Its prob him maturing of age!! He is awesome! haha


----------



## TianTian (Apr 14, 2009)

Aging? Aww, Puppyfish you hear that? You're getting OLD!! :lol:

Well, he's done okay so far. In fact, I'd say he's livened up some. But you make a good point and I'll be sure to monitor his food better from now on. 

fdsafkljdsalkfffff I want another Betta. Like, this feeling was the exact same feeling when I woke up one Monday morning and said, "I'm buying a Betta tonight". I knew nothing about Bettas when I first bought Tian-Tian. He's put me through so many ups and downs.. and at one point I thought I'd lose him. But he's bounced right back and changed colors just to mess with me.

And so armed with my knowledge, and ability to handle another tank to clean, I'm ready for another Betta. 
I'm ready. 

Maybe if I use enough water conditioner, I can make an excuse to go to the pet store? *checks bottle* Blast!
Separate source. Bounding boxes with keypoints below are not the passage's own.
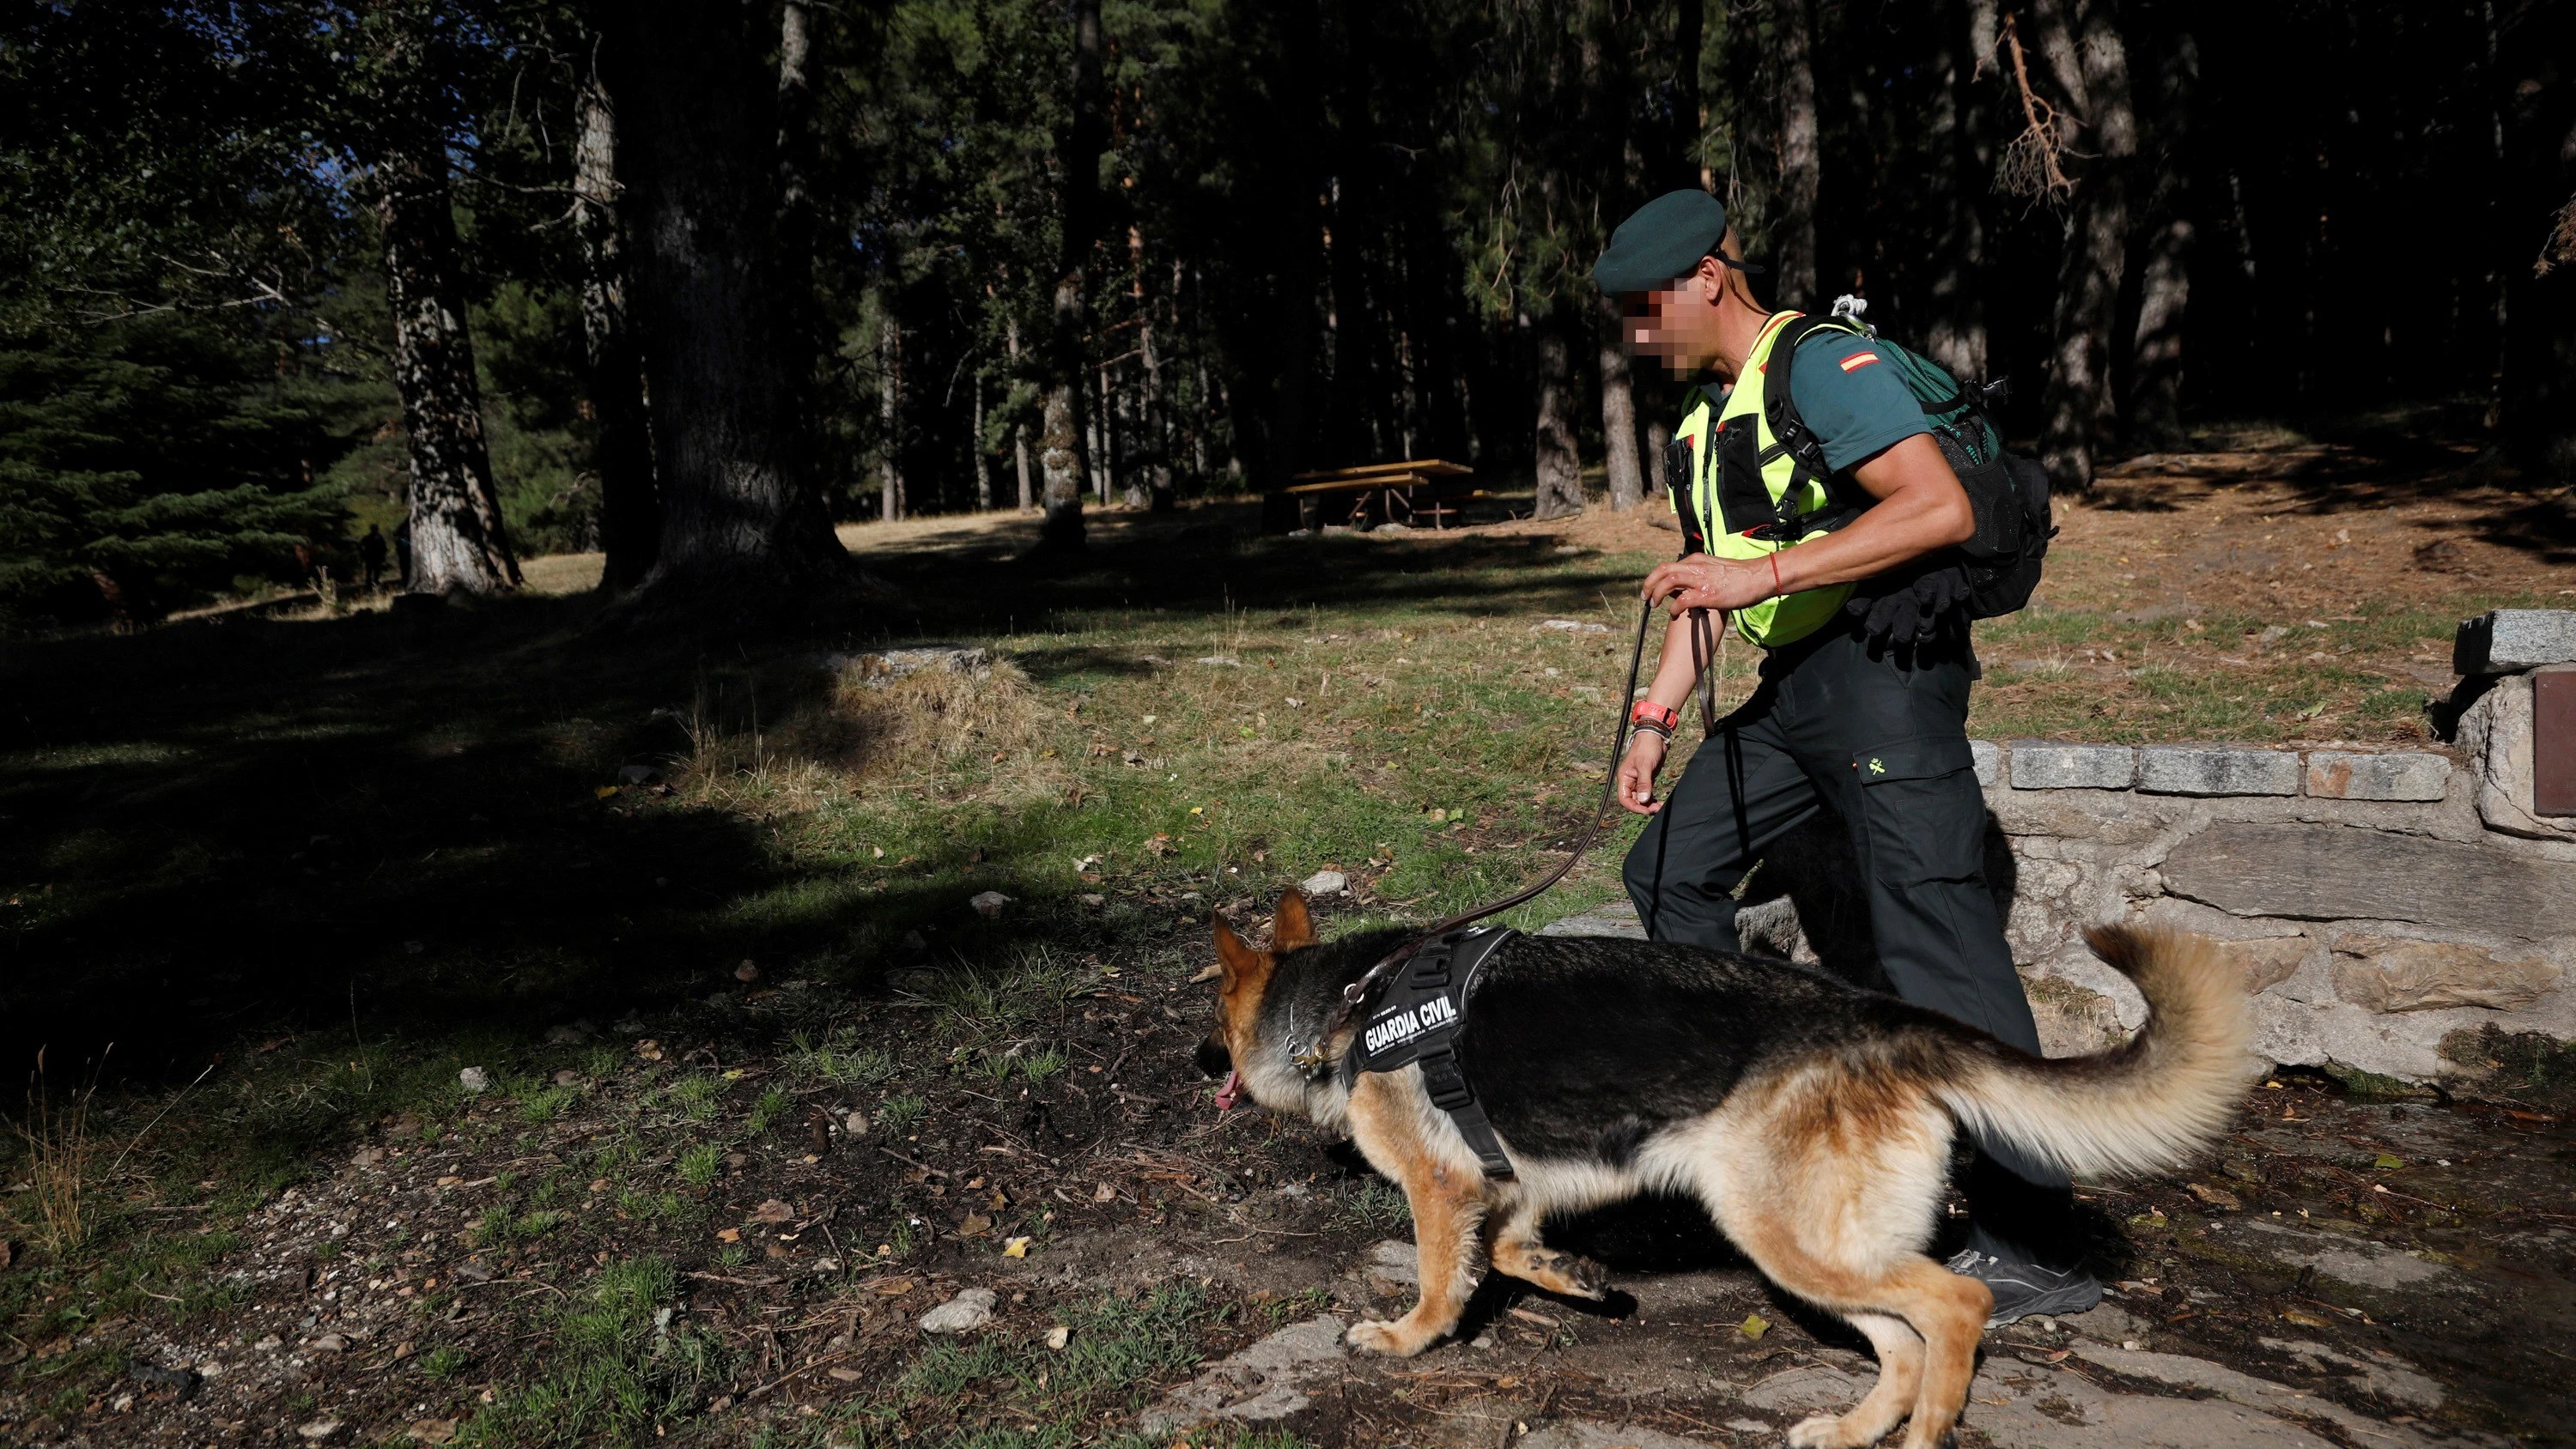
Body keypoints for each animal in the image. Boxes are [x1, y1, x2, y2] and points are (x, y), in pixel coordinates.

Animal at [1195, 895, 2246, 1449]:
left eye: (1217, 1016)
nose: (1204, 1065)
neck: (1347, 1004)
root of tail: (1880, 1019)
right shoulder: (1509, 1185)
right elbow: (1511, 1247)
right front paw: (1577, 1279)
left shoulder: (1438, 1188)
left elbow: (1443, 1275)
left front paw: (1409, 1336)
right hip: (1814, 1253)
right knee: (1902, 1339)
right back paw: (1854, 1429)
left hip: (1785, 1236)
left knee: (1956, 1306)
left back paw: (1923, 1432)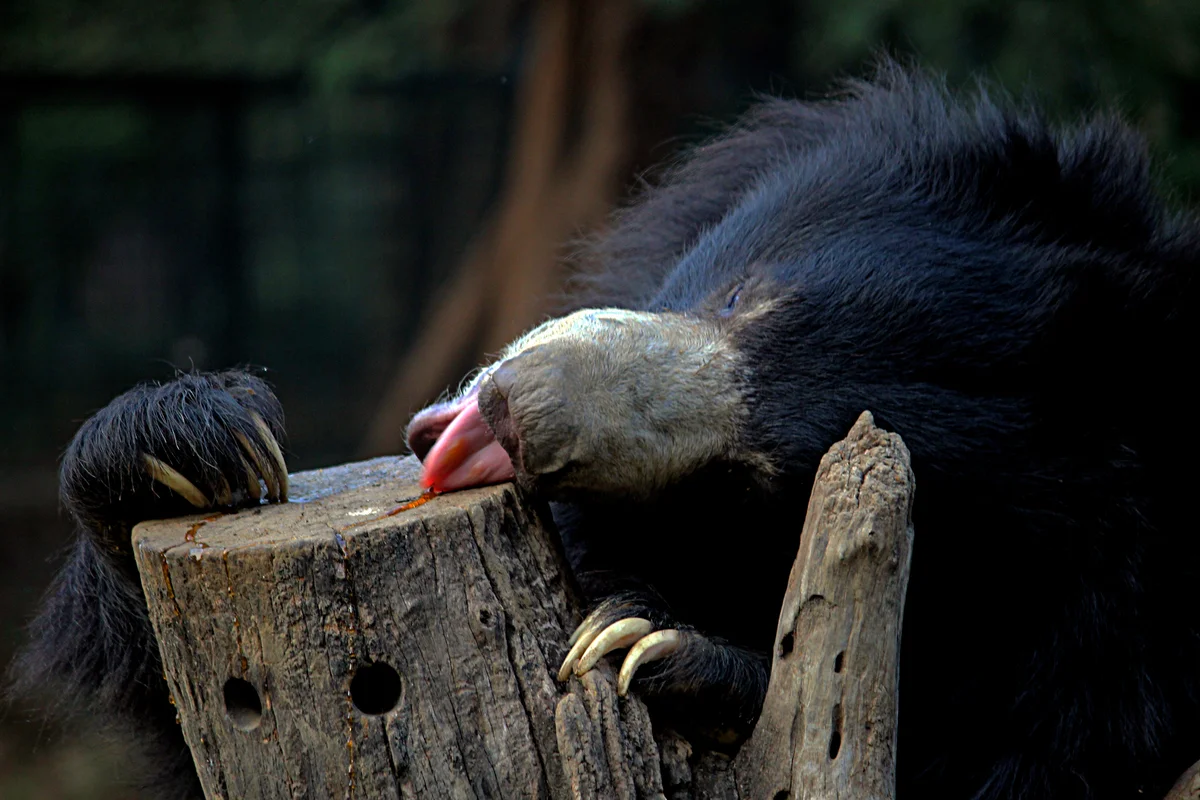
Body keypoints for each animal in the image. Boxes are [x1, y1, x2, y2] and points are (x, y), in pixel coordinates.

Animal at [11, 65, 1200, 796]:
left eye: (759, 484)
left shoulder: (1091, 690)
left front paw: (652, 647)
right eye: (746, 296)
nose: (505, 417)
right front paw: (190, 442)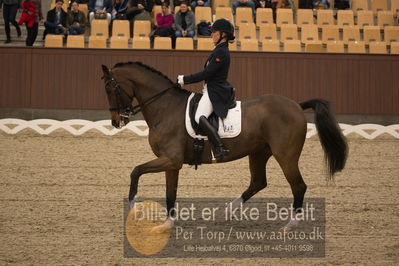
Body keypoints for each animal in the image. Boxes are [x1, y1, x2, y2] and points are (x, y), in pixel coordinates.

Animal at [101, 61, 348, 231]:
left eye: (110, 89)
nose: (116, 121)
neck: (165, 108)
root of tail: (296, 105)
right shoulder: (172, 163)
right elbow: (170, 193)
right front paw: (167, 224)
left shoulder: (170, 160)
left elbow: (136, 171)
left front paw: (133, 204)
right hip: (259, 153)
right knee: (259, 182)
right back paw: (229, 210)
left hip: (285, 155)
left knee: (298, 186)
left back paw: (289, 226)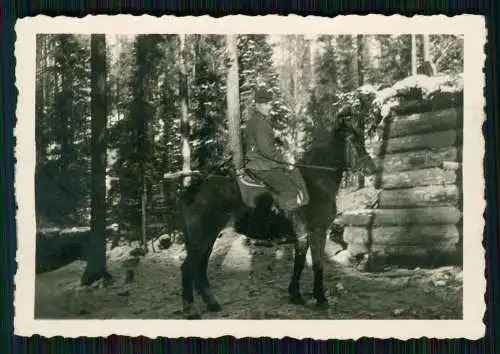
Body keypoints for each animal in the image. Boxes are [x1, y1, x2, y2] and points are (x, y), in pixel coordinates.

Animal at [178, 88, 376, 318]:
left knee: (200, 268)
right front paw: (320, 298)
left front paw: (296, 294)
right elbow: (317, 264)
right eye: (355, 140)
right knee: (188, 268)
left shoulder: (305, 235)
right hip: (203, 237)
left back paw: (212, 303)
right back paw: (191, 309)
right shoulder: (317, 231)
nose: (372, 169)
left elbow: (301, 262)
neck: (317, 180)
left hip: (208, 238)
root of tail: (193, 189)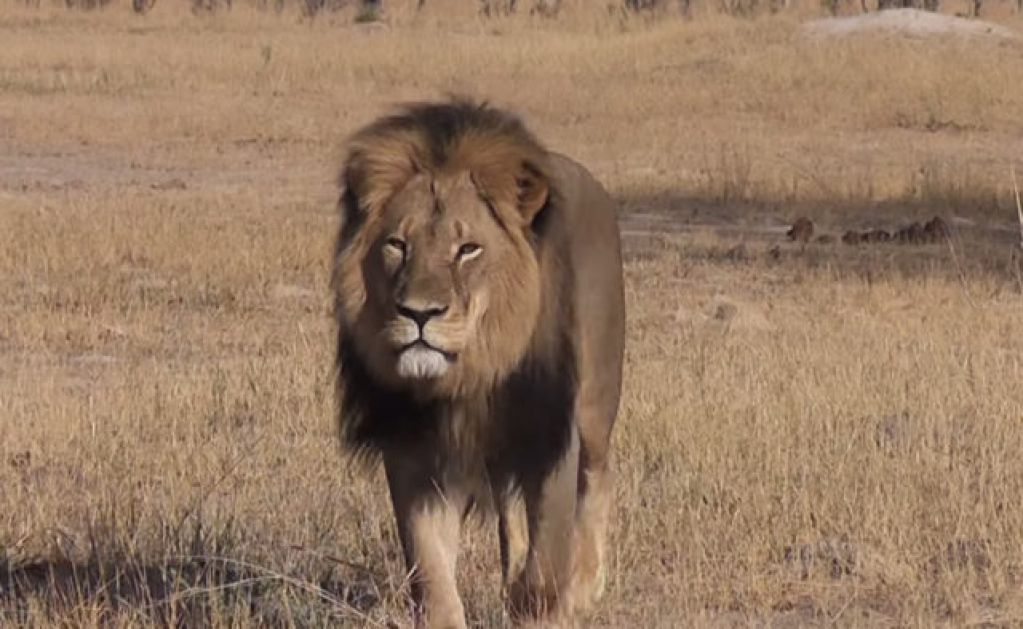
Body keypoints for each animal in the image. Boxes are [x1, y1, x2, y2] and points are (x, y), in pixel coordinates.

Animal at [331, 99, 625, 628]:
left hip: (596, 404)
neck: (468, 379)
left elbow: (547, 560)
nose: (419, 313)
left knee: (597, 482)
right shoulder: (415, 453)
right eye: (397, 245)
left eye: (467, 249)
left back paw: (585, 591)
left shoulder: (550, 434)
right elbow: (430, 569)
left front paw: (545, 608)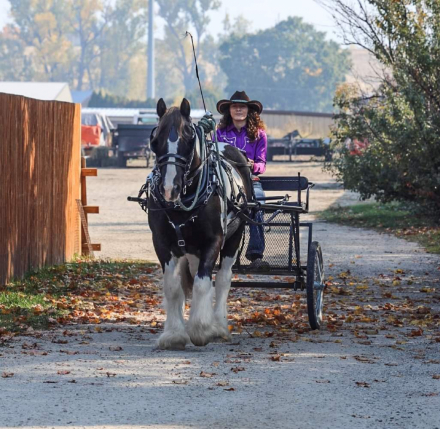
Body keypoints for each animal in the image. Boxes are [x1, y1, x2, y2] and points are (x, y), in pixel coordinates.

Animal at [147, 97, 251, 348]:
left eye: (187, 138)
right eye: (155, 140)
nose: (169, 188)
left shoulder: (214, 240)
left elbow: (204, 282)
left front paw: (201, 329)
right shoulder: (162, 243)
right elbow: (173, 286)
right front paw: (174, 334)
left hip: (235, 237)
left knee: (222, 279)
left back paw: (220, 325)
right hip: (191, 248)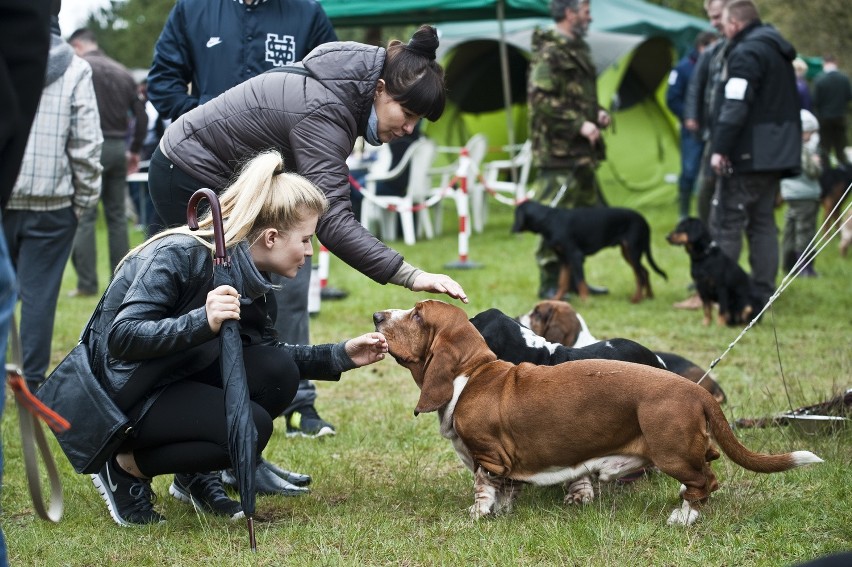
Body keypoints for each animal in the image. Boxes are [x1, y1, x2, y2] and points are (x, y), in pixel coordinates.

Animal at [376, 302, 824, 528]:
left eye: (417, 315)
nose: (378, 316)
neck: (473, 374)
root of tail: (694, 390)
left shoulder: (489, 456)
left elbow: (485, 487)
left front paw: (477, 515)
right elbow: (507, 489)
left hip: (671, 451)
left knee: (705, 482)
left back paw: (682, 516)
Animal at [512, 201, 664, 304]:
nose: (512, 229)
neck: (550, 220)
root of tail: (644, 220)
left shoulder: (575, 256)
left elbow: (580, 282)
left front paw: (586, 301)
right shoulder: (565, 259)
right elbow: (563, 282)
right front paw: (556, 300)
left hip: (632, 250)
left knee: (639, 275)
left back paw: (637, 299)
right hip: (627, 252)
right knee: (644, 271)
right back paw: (649, 296)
Still halfway full! :|


----------



## dramaqueen (Jul 7, 2008)

Maybe accidently on purpose spill your conditioner so you'll have an excuse to go to the petstore. lol


----------



## Luchi (May 20, 2009)

Well his color change is ammmaaazzinnnggg! He sure is a pretty color blue!!!


----------



## Vikki81207 (May 27, 2009)

Go squeeze some conditioner in the toilet, so you have like none left. lol


----------



## jeaninel (Aug 24, 2007)

He's really colored up nicely. I'm thinking maybe he's maturing and/or he's healthier than when you first bought him due to good care, food, love, etc. Either way, he looks great!

Tian Tian, I think you have MBS... Multi Betta Syndrome. lol


----------



## ifish (Apr 30, 2009)

my betta has grown more active sine i put him in a 2 gallin other then a .5 gallon


----------



## TianTian (Apr 14, 2009)

Whoo! So I have another Betta.  His name is Taco and he's a nice, bright orange with transparent fins. Pictures (and EPIC STORY) to follow shortly in the pictures forum! 

I haven't dumped out my conditioner, but I have a feeling I shouldv'e restocked today while I had the chance. ^^; 
And Tian-Tian is HUGE in comparison to Taco; he's a tiny little guy!


----------



## dramaqueen (Jul 7, 2008)

I think we all have MBS! lol


----------



## crowntail lover (Apr 25, 2009)

Great!!!!!!!!!!!!!!!!!!!!!!!!!!!!!!!!!!!!!!!!!!!!!!!!!!!!!!!!1


----------



## Vikki81207 (May 27, 2009)

Yes I think we all have MBS. lol. And i know what you mean Tian Tian, Blue is tiny compared to Fishy.


----------



## BettaSquirt (Jun 2, 2009)

You got Taco!!!!!


----------



## crowntail lover (Apr 25, 2009)

He is beautiful!!!


----------



## TianTian (Apr 14, 2009)

Thanks y'all!


----------



## crowntail lover (Apr 25, 2009)

HAHA!!!! I love Taco!!! lol.....


----------



## dramaqueen (Jul 7, 2008)

I like tacos too... ummm, I mean I like Taco, too! lol


----------



## crowntail lover (Apr 25, 2009)

haha!!


----------



## TianTian (Apr 14, 2009)

MMMMM tacotacotacotacotaco!!!  

He's a cutie. For reals.


----------



## ifish (Apr 30, 2009)

wheres the picture i wanna see and congrates i think this summer ill go get a new betta im jealous


----------



## LiyahsGrandma (May 29, 2009)

I love his color


----------



## TianTian (Apr 14, 2009)

Thanks everyone!!  

As I posted on my other thread about Taco, I got in a car wreck yesterday and I'm in a neck brace so things are a little difficult at the moment. My boys are still being fed, so everything is otherwise well. Ta-ta for now!


----------